Task directions ▸ Pull out all lines from the listing below in which the word "this" appears.

The data ▸
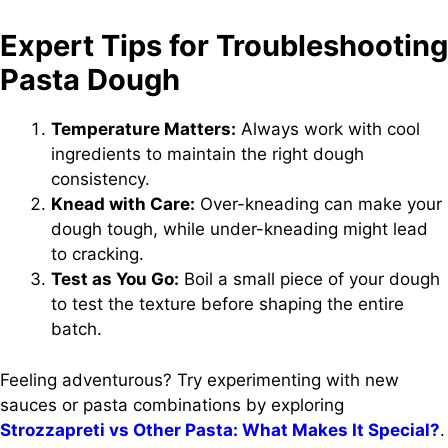
Expert Tips for Troubleshooting
Pasta Dough
Temperature Matters:
Always work with cool
ingredients to maintain the right dough
consistency.
Knead with Care:
Over-kneading can make your
dough tough, while under-kneading might lead
to cracking.
Test as You Go:
Boil a small piece of your dough
to test the texture before shaping the entire
batch.
Feeling adventurous? Try experimenting with new
sauces or pasta combinations by exploring
Strozzapreti vs Other Pasta: What Makes It Special?
.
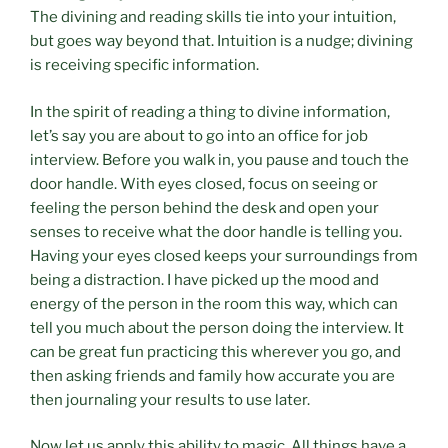
The divining and reading skills tie into your intuition,
but goes way beyond that. Intuition is a nudge; divining
is receiving specific information.
In the spirit of reading a thing to divine information,
let’s say you are about to go into an office for job
interview. Before you walk in, you pause and touch the
door handle. With eyes closed, focus on seeing or
feeling the person behind the desk and open your
senses to receive what the door handle is telling you.
Having your eyes closed keeps your surroundings from
being a distraction. I have picked up the mood and
energy of the person in the room this way, which can
tell you much about the person doing the interview. It
can be great fun practicing this wherever you go, and
then asking friends and family how accurate you are
then journaling your results to use later.
Now let us apply this ability to magic. All things have a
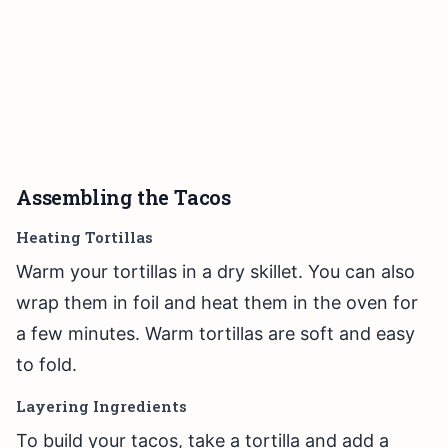
Assembling the Tacos
Heating Tortillas
Warm your tortillas in a dry skillet. You can also
wrap them in foil and heat them in the oven for
a few minutes. Warm tortillas are soft and easy
to fold.
Layering Ingredients
To build your tacos, take a tortilla and add a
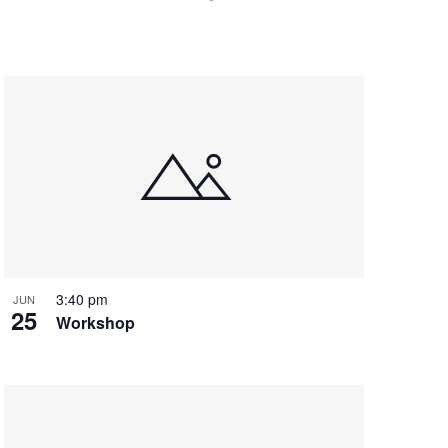
3:40 pm
JUN
25
Workshop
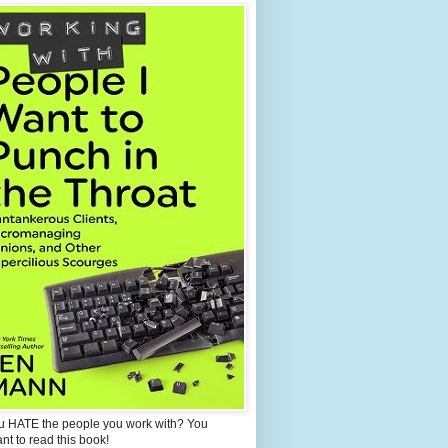
u HATE the people you work with? You
ant to read this book!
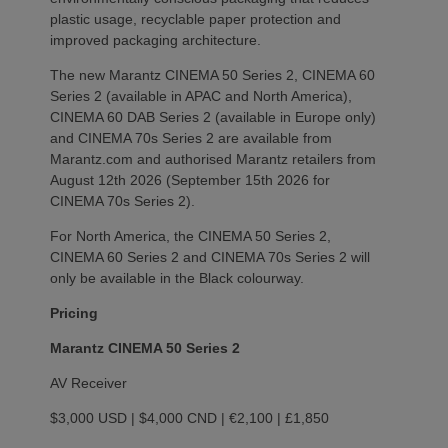
plastic usage, recyclable paper protection and
improved packaging architecture.
The new Marantz CINEMA 50 Series 2, CINEMA 60
Series 2 (available in APAC and North America),
CINEMA 60 DAB Series 2 (available in Europe only)
and CINEMA 70s Series 2 are available from
Marantz.com and authorised Marantz retailers from
August 12th 2026 (September 15th 2026 for
CINEMA 70s Series 2).
For North America, the CINEMA 50 Series 2,
CINEMA 60 Series 2 and CINEMA 70s Series 2 will
only be available in the Black colourway.
Pricing
Marantz CINEMA 50 Series 2
AV Receiver
$3,000 USD | $4,000 CND | €2,100 | £1,850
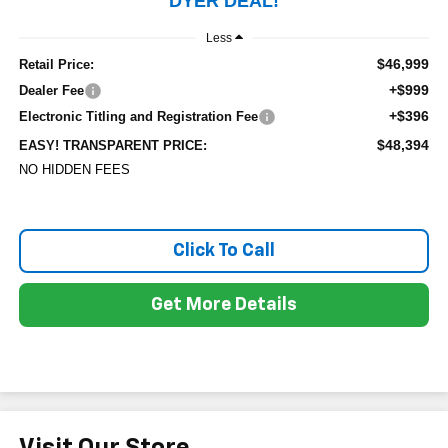
DYER DEAL!
Less
$46,999
Retail Price:
+$999
Dealer Fee
+$396
Electronic Titling and Registration Fee
$48,394
EASY! TRANSPARENT PRICE:
NO HIDDEN FEES
Click To Call
Get More Details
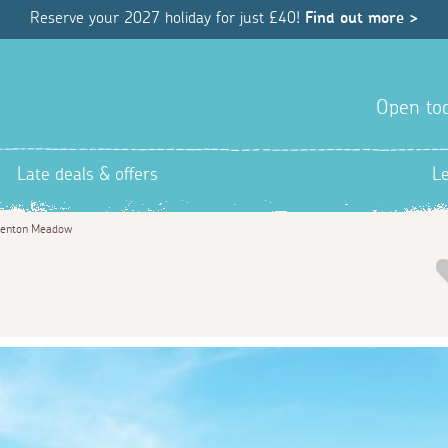
Reserve your 2027 holiday for just £40!
Find out more >
Open tod
Late deals & offers
L
enton Meadow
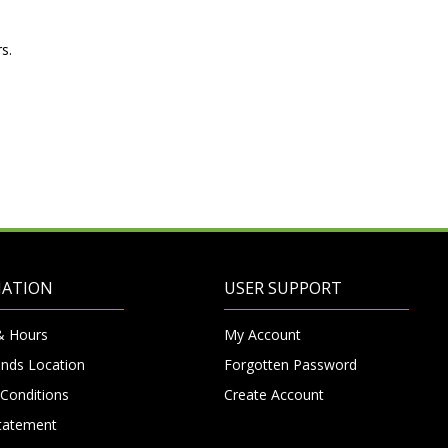
s.
MATION
USER SUPPORT
& Hours
My Account
nds Location
Forgotten Password
Conditions
Create Account
Statement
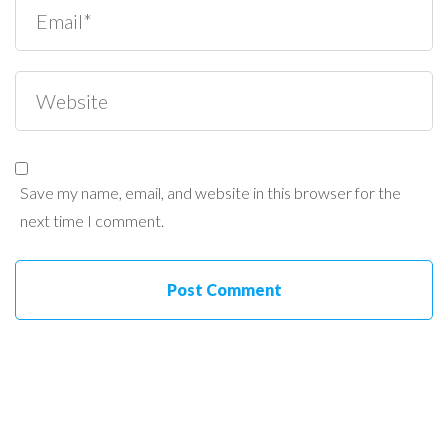
Save my name, email, and website in this browser for the
next time I comment.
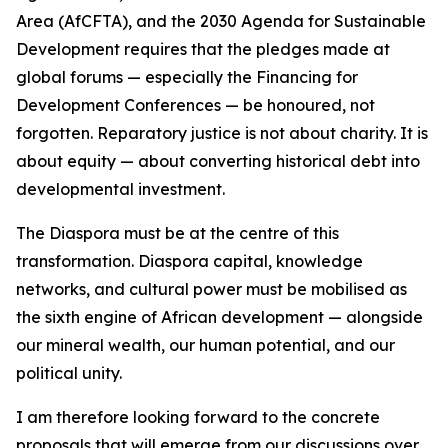
Area (AfCFTA), and the 2030 Agenda for Sustainable
Development requires that the pledges made at
global forums — especially the Financing for
Development Conferences — be honoured, not
forgotten. Reparatory justice is not about charity. It is
about equity — about converting historical debt into
developmental investment.
The Diaspora must be at the centre of this
transformation. Diaspora capital, knowledge
networks, and cultural power must be mobilised as
the sixth engine of African development — alongside
our mineral wealth, our human potential, and our
political unity.
I am therefore looking forward to the concrete
proposals that will emerge from our discussions over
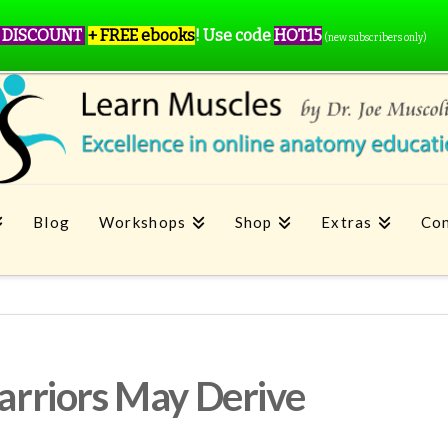
 DISCOUNT
+ FREE ebooks
!
Use code
HOT15
(new subscribers only)
Blog
Workshops
Shop
Extras
Con
rriors May Derive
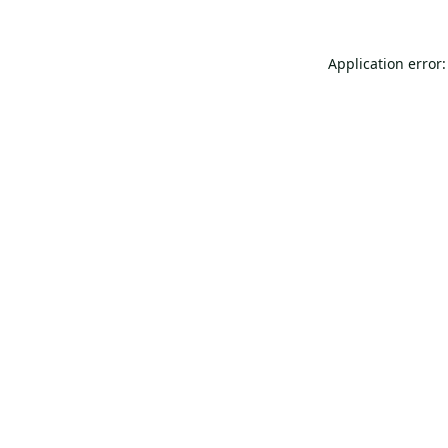
Application error:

Answer to the problem ▸
energy of the person in the room this way, which can
can be great fun practicing this wherever you go, and
Now let us apply this ability to magic. All things have a
ant to read this book!
Save my name, email, and website in this browser for the
The Diaspora must be at the centre of this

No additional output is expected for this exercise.